Proceed with caution:
Risks identified by the CAL appraisal team and taken directly from the report stated:
• Regulatory risk: The Government of Jamaica still has to acquire the Jamaica route approvals from the United States Department of Transport, the Canadian Department of Transport and others.
During the transition the Government of Jamaica secured waivers of its existing bilateral agreements to permit CAL to operate on behalf of Air Jamaica. The current US waiver expired on July 14, 2010.
• Execution and assumption risks: CAL's evaluation of the Jamaican routes and its contribution to CAL is premised on synergistic cost rationalisation to achieve savings of US$25.2 million and to increase revenues by 60 per cent by the end 2011. The present board of directors has stated that the execution of this integration plan requires a strengthened and focused implementation team.
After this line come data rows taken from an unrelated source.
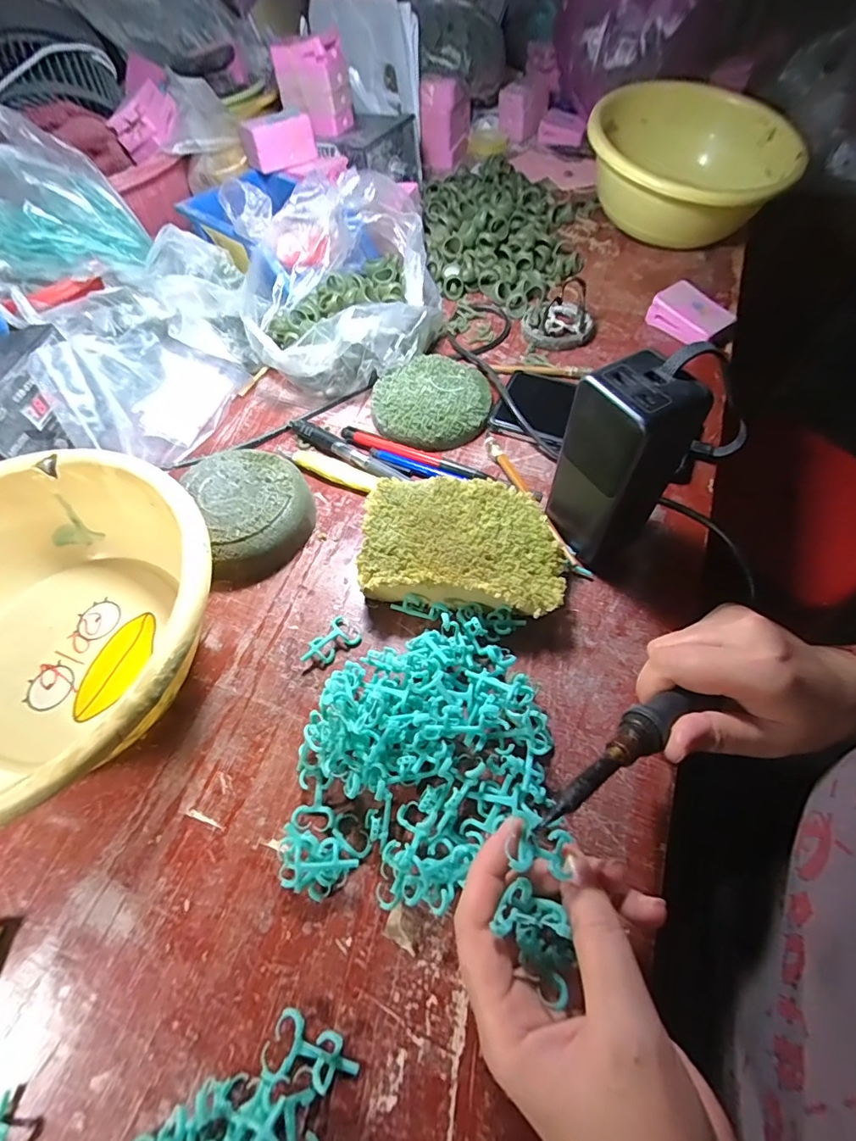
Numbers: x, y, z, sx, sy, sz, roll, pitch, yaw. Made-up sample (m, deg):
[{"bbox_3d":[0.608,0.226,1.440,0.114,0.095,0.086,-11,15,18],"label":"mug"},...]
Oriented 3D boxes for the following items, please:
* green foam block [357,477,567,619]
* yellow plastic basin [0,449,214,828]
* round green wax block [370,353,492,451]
[{"bbox_3d":[0.023,-0.016,0.333,0.134,0.040,0.094,7,60,5],"label":"green foam block"},{"bbox_3d":[-0.235,0.037,0.290,0.218,0.077,0.219,0,60,0],"label":"yellow plastic basin"},{"bbox_3d":[0.003,-0.152,0.427,0.101,0.020,0.101,0,60,0],"label":"round green wax block"}]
In addition, there is concern that a large portion of the estimated savings of US$15.2 million in respect of fleet renewal and maintenance may not be realisable.
• Market risk: Jamaica entered into an open-skies agreement with the US a few years ago. This means that any Jamaican or US carrier can fly to any destination in the respective countries. At the present time two low-cost carriers-Spirit Air and Jet Blue-maintain routes into Montego Bay and Kingston. Currently American Airlines, Air Canada and Delta fly into Kingston as well as to Montego Bay. In this environment CAL would have to compete aggressively to gain market share. Its low-fare strategy will have to be applied and it may not be sustainable once the fuel subsidy expires on December 31, 2010.
• Fuel-price risk: The Government has agreed to extend the fuel guaranteed price-subsidy arrangement to Jamaican operations from the start of the transition period on May 1, 2010 to the end of December 2010. At the end of this period, CAL, inclusive of its Jamaican operations, will have to pay the true commercial price of fuel, thus affecting its profitability. In the event that prices are increased to unaffordable levels, there may be a call on Government to subsidise the cost of fuel to CAL again.
• Cultural risk: In any merger or acquisition there is a risk associated with the "blending" of diverse cultures: different airline cultures, work/productivity cultures, national cultures and the like that have the potential to cause suboptimal teamwork.